# Activité:
Dans l'article sur le médicament préventif contre le sida, pourquoi la méthode de l'essai a-t-elle provoqué des réactions virulentes ? Répondez en une à trois phrases.

# Texte choisi:
Un médicaments préventif contre le Sida pourrait bientôt être commercialisé dans les mois à venir en Europe. Cet antirétroviral, vendu sous le nom Truvada®, aurait la capacité de réduire de 80% le risque de transmission du virus. Une bonne nouvelle pour ceux qui voudraient s’attaquer à la maladie par la voie de la prévention.
Conçu par le laboratoire américain Gilead Sciences, et déjà commercialisé aux Etats Unis, il a été testé dans le cadre d’un essai clinique mené en 2012 par l’ANRS (Agence nationale de recherches sur le sida et les hépatites virales) sur 400 personnes homosexuelles. L’essai se distingue des autres déjà réalisés car c’est uniquement au moment de l’exposition aux risques que cet antirétroviral est supposé agir, une sorte de prévention « à la demande ». En effet, pour les 400 volontaires répartis sur plusieurs hôpitaux français et canadiens les comprimés fournis par le laboratoire Gilead ont été pris quelques heures avant le rapport sexuel, puis de nouveau le lendemain.
Dans cette étude en double aveugle ( qui signifie que ni les participants ni les médecins ne connaissent le traitement) les participants sont répartis par tirage au sort dans deux groupes : l’un reçoit du Truvada®, l’autre un placebo. Une méthode qui a suscité des réactions virulentes compte tenu du fait qu’elle n’est pas dénuée de risque de transmission pour le groupe test auquel est administré le placebo. Les résultats sont pourtant encourageants : l’antirétroviral en question réduit à 80 % le risque de contamination.
Selon le Pr Jean-François Delfraissy, directeur de l’ANRS : « C’est une avancée majeure dans la lutte contre le VIH. Les résultats devraient faire évoluer les recommandations nationales et internationales en matière de prévention contre le VIH ».
L’utilisation d’antirétroviraux pour prévenir l’apparition de la maladie du sida est un axe de recherche bien établi. En effet, plusieurs essais cliniques portant sur la prévention avant l’exposition ( PrEP : prophylaxie pré-exposition) ont été menés auparavant. En effet, une première étude IPREX qui repose sur la prise de deux antirétroviraux ( Ténofovir et Emtricitabine : Truvada®), avait montré pour le groupe qui a testé les deux médicaments, un taux d’efficacité de 42 % pour la prévention de la maladie. Le deuxième essai PROUD mené au Royaume-Uni, reposant uniquement sur le Truvada® en prise quotidienne, montre une capacité « hautement protectrice contre le VIH », sans que les auteurs fournissent de données précises.

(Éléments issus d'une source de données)
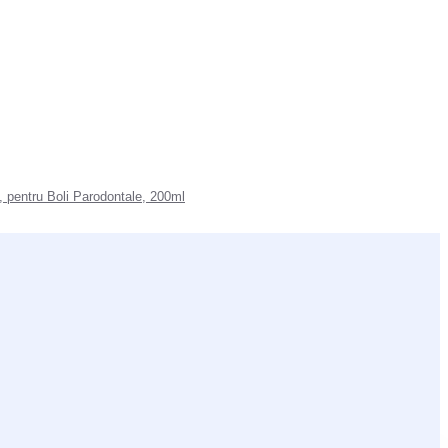
, pentru Boli Parodontale, 200ml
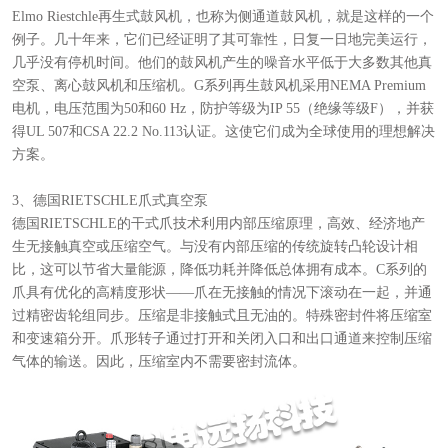
Elmo Riestchle再生式鼓风机，也称为侧通道鼓风机，就是这样的一个
例子。几十年来，它们已经证明了其可靠性，日复一日地完美运行，
几乎没有停机时间。他们的鼓风机产生的噪音水平低于大多数其他真
空泵、离心鼓风机和压缩机。G系列再生鼓风机采用NEMA Premium
电机，电压范围为50和60 Hz，防护等级为IP 55（绝缘等级F），并获
得UL 507和CSA 22.2 No.113认证。这使它们成为全球使用的理想解决
方案。
3、德国RIETSCHLE爪式真空泵
德国RIETSCHLE的干式爪技术利用内部压缩原理，高效、经济地产
生无接触真空或压缩空气。与没有内部压缩的传统旋转凸轮设计相
比，这可以节省大量能源，降低功耗并降低总体拥有成本。C系列的
爪具有优化的高精度形状——爪在无接触的情况下滚动在一起，并通
过精密齿轮组同步。压缩是非接触式且无油的。特殊密封件将压缩室
和变速箱分开。爪形转子通过打开和关闭入口和出口通道来控制压缩
气体的输送。因此，压缩室内不需要密封流体。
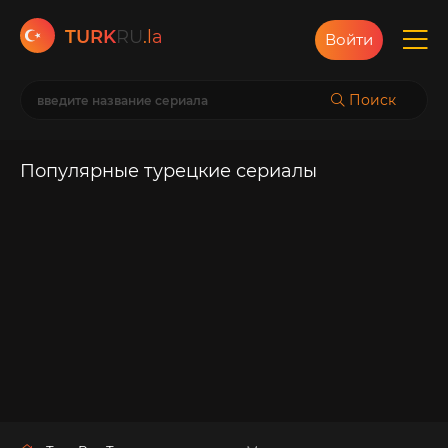
TURK
RU
.la
Войти
Поиск
Популярные турецкие сериалы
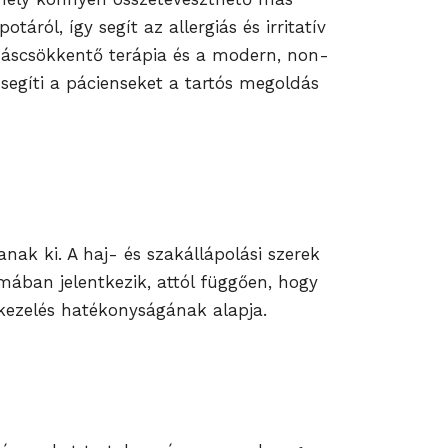
áról, így segít az allergiás és irritatív
ladáscsökkentő terápia és a modern, non-
r segíti a pácienseket a tartós megoldás
nak ki. A haj- és szakállápolási szerek
rmában jelentkezik, attól függően, hogy
 kezelés hatékonyságának alapja.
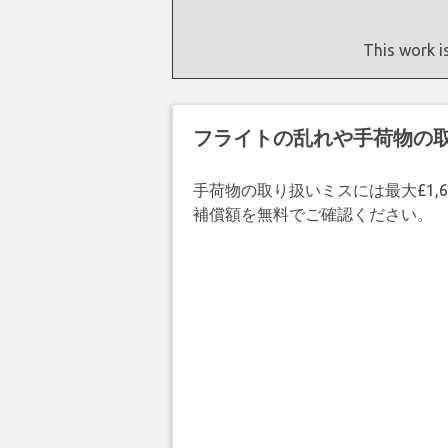
This work i
フライトの乱れや手荷物の
手荷物の取り扱いミスには最大£1,6
補償額を無料でご確認ください。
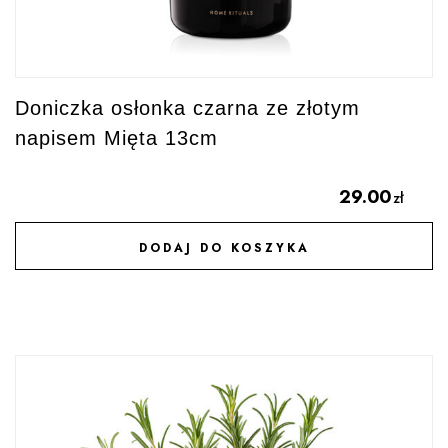
Doniczka osłonka czarna ze złotym
napisem Mięta 13cm
29.00
zł
DODAJ DO KOSZYKA
DODAJ DO ULUBIONYCH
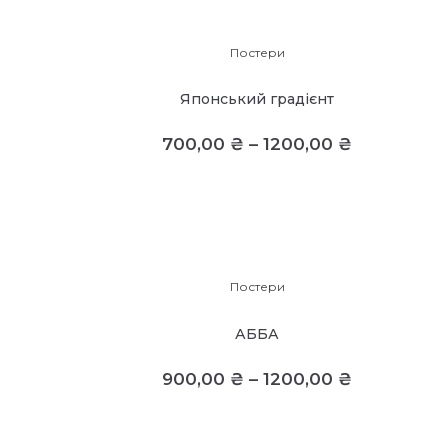
Постери
Японський градієнт
700,00
₴
–
1200,00
₴
Постери
АББА
900,00
₴
–
1200,00
₴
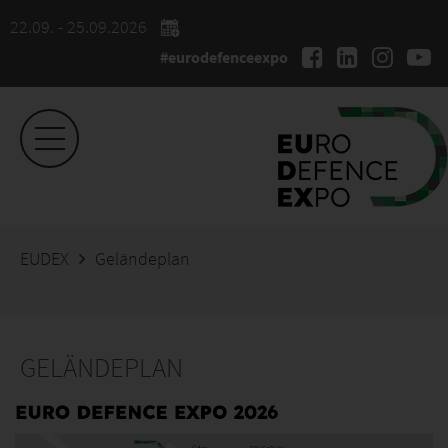
22.09. - 25.09.2026
#eurodefenceexpo
EUDEX
Geländeplan
GELÄNDEPLAN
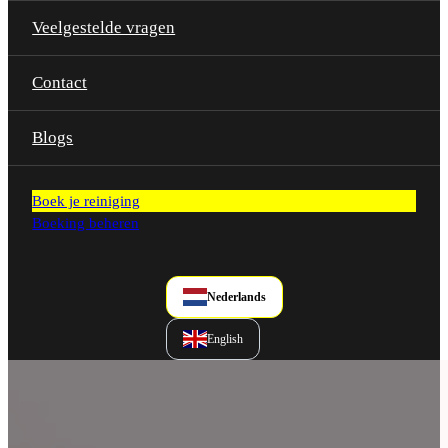
Veelgestelde vragen
Contact
Blogs
Boek je reiniging
Boeking beheren
Nederlands
English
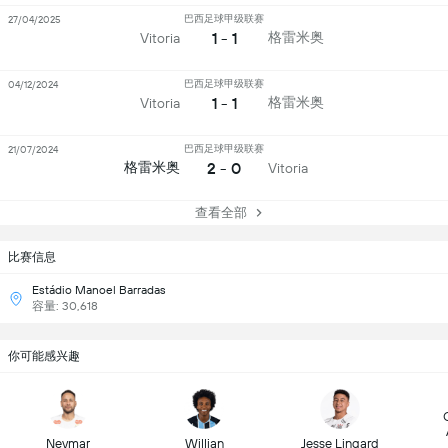
巴西足球甲级联赛
27/04/2025
1 - 1
格雷米奥
Vitoria
巴西足球甲级联赛
04/12/2024
1 - 1
格雷米奥
Vitoria
巴西足球甲级联赛
21/07/2024
2 - 0
格雷米奥
Vitoria
查看全部
比赛信息
Estádio Manoel Barradas
容量: 30,618
你可能感兴趣
Neymar
Willian
Jesse Lingard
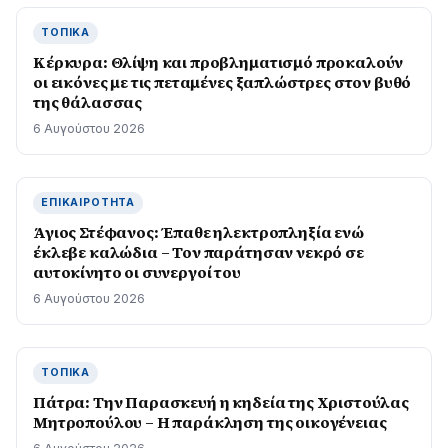
ΤΟΠΙΚΆ
Κέρκυρα: Θλίψη και προβληματισμό προκαλούν
οι εικόνες με τις πεταμένες ξαπλώστρες στον βυθό
της θάλασσας
6 Αυγούστου 2026
ΕΠΙΚΑΙΡΌΤΗΤΑ
Άγιος Στέφανος: Έπαθε ηλεκτροπληξία ενώ
έκλεβε καλώδια – Τον παράτησαν νεκρό σε
αυτοκίνητο οι συνεργοί του
6 Αυγούστου 2026
ΤΟΠΙΚΆ
Πάτρα: Την Παρασκευή η κηδεία της Χριστούλας
Μητροπούλου – Η παράκληση της οικογένειας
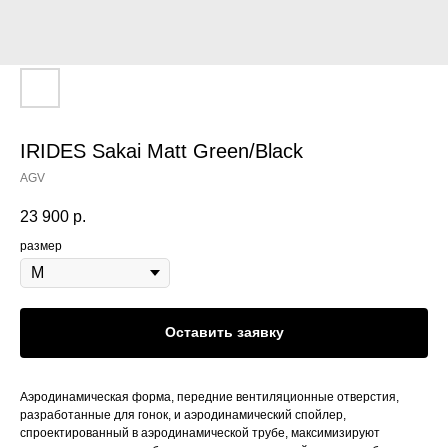
IRIDES Sakai Matt Green/Black
AGV
23 900
р.
размер
Оставить заявку
Аэродинамическая форма, передние вентиляционные отверстия,
разработанные для гонок, и аэродинамический спойлер,
спроектированный в аэродинамической трубе, максимизируют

# Réponse finale:
Les participants sont répartis au hasard en deux groupes, et l'un d'eux reçoit un placebo au lieu du Truvada®. Pour ce groupe, le risque de transmission du virus n'est donc pas écarté.